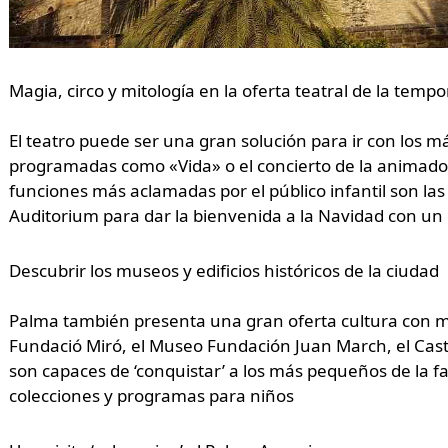
Magia, circo y mitología en la oferta teatral de la temp
El teatro puede ser una gran solución para ir con los m
programadas como «Vida» o el concierto de la animador
funciones más aclamadas por el público infantil son las
Auditorium para dar la bienvenida a la Navidad con u
Descubrir los museos y edificios históricos de la ciudad
Palma también presenta una gran oferta cultura con más 
Fundació Miró, el Museo Fundación Juan March, el Castil
son capaces de ‘conquistar’ a los más pequeños de la fa
colecciones y programas para niños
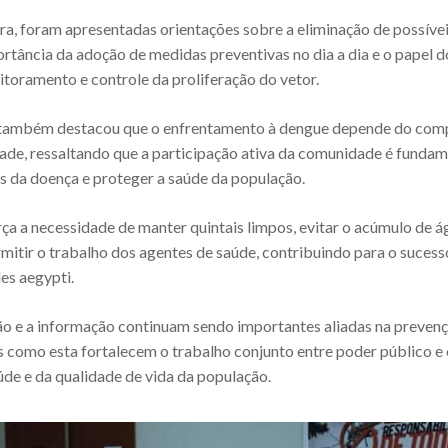
ra, foram apresentadas orientações sobre a eliminação de possíve
rtância da adoção de medidas preventivas no dia a dia e o papel 
toramento e controle da proliferação do vetor.
também destacou que o enfrentamento à dengue depende do co
ade, ressaltando que a participação ativa da comunidade é fundam
es da doença e proteger a saúde da população.
orça a necessidade de manter quintais limpos, evitar o acúmulo de 
rmitir o trabalho dos agentes de saúde, contribuindo para o sucess
s aegypti.
ão e a informação continuam sendo importantes aliadas na prevenç
s como esta fortalecem o trabalho conjunto entre poder público 
de e da qualidade de vida da população.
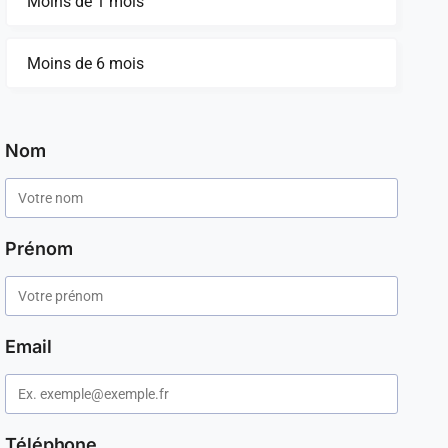
Moins de 1 mois
Moins de 6 mois
Nom
Prénom
Email
Téléphone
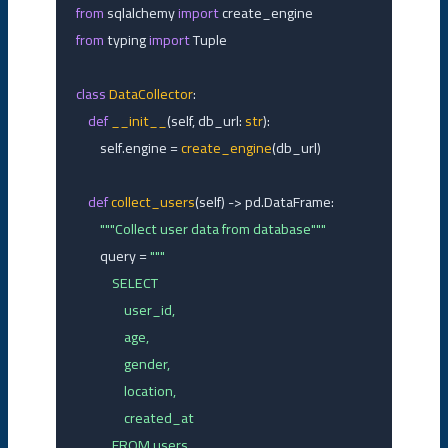
from
 sqlalchemy 
import
from
 typing 
import
 Tuple

class
DataCollector
:

def
__init__
(self, db_url: 
str
):

        self.engine = 
create_engine
(db_url)

def
collect_users
(self) -> pd.DataFrame:

"""Collect user data from database"""
        query = 
"""

            SELECT 

                user_id,

                age,

                gender,

                location,

                created_at

            FROM users
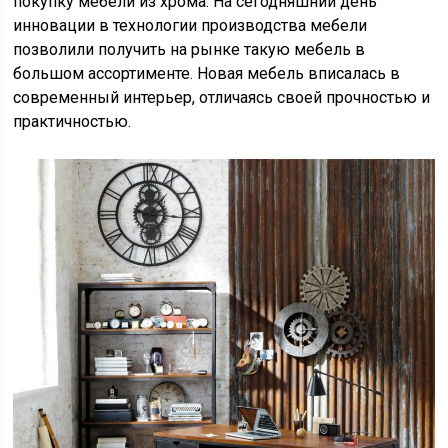
покупку мебели из хрома. На сегодняшний день
инновации в технологии производства мебели
позволили получить на рынке такую мебель в
большом ассортименте. Новая мебель вписалась в
современный интерьер, отличаясь своей прочностью и
практичностью.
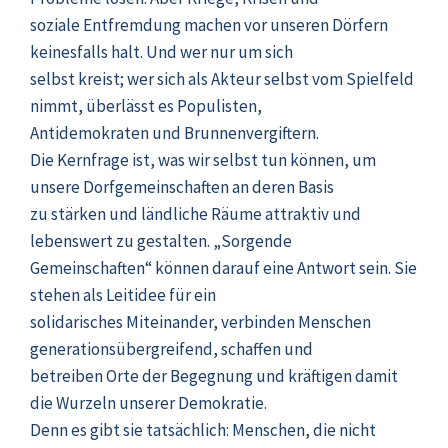
soziale Entfremdung machen vor unseren Dörfern
keinesfalls halt. Und wer nur um sich
selbst kreist; wer sich als Akteur selbst vom Spielfeld
nimmt, überlässt es Populisten,
Antidemokraten und Brunnenvergiftern.
Die Kernfrage ist, was wir selbst tun können, um
unsere Dorfgemeinschaften an deren Basis
zu stärken und ländliche Räume attraktiv und
lebenswert zu gestalten. „Sorgende
Gemeinschaften“ können darauf eine Antwort sein. Sie
stehen als Leitidee für ein
solidarisches Miteinander, verbinden Menschen
generationsübergreifend, schaffen und
betreiben Orte der Begegnung und kräftigen damit
die Wurzeln unserer Demokratie.
Denn es gibt sie tatsächlich: Menschen, die nicht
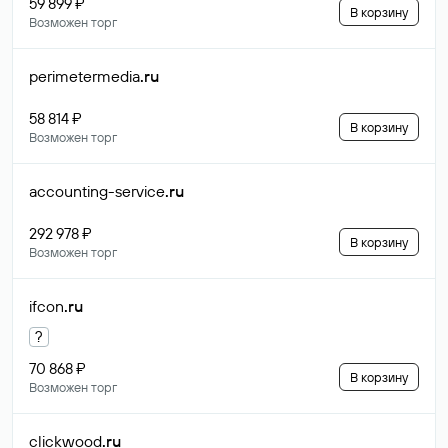
59 899 ₽
В корзину
Возможен торг
perimetermedia
.ru
58 814 ₽
В корзину
Возможен торг
accounting-service
.ru
292 978 ₽
В корзину
Возможен торг
ifcon
.ru
?
70 868 ₽
В корзину
Возможен торг
clickwood
.ru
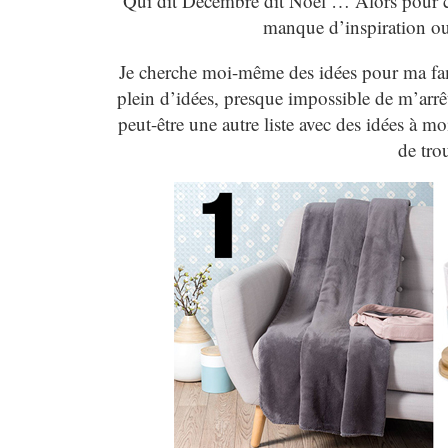
Qui dit Décembre dit Noël … Alors pour ce
manque d’inspiration ou 
Je cherche moi-même des idées pour ma famille
plein d’idées, presque impossible de m’arrêt
peut-être une autre liste avec des idées à 
de tro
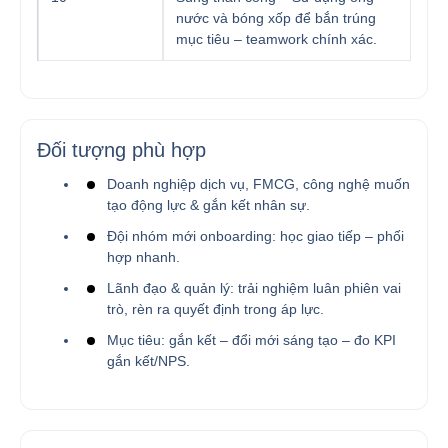
nước và bóng xốp để bắn trúng
mục tiêu – teamwork chính xác.
Đối tượng phù hợp
Doanh nghiệp dịch vụ, FMCG, công nghệ muốn
tạo động lực & gắn kết nhân sự.
Đội nhóm mới onboarding: học giao tiếp – phối
hợp nhanh.
Lãnh đạo & quản lý: trải nghiệm luân phiên vai
trò, rèn ra quyết định trong áp lực.
Mục tiêu: gắn kết – đổi mới sáng tạo – đo KPI
gắn kết/NPS.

Exercise description: Spot the lines above that mention "oferta" and copy them.

Solution for this problem:
Magia, circo y mitología en la oferta teatral de la temp
Palma también presenta una gran oferta cultura con más 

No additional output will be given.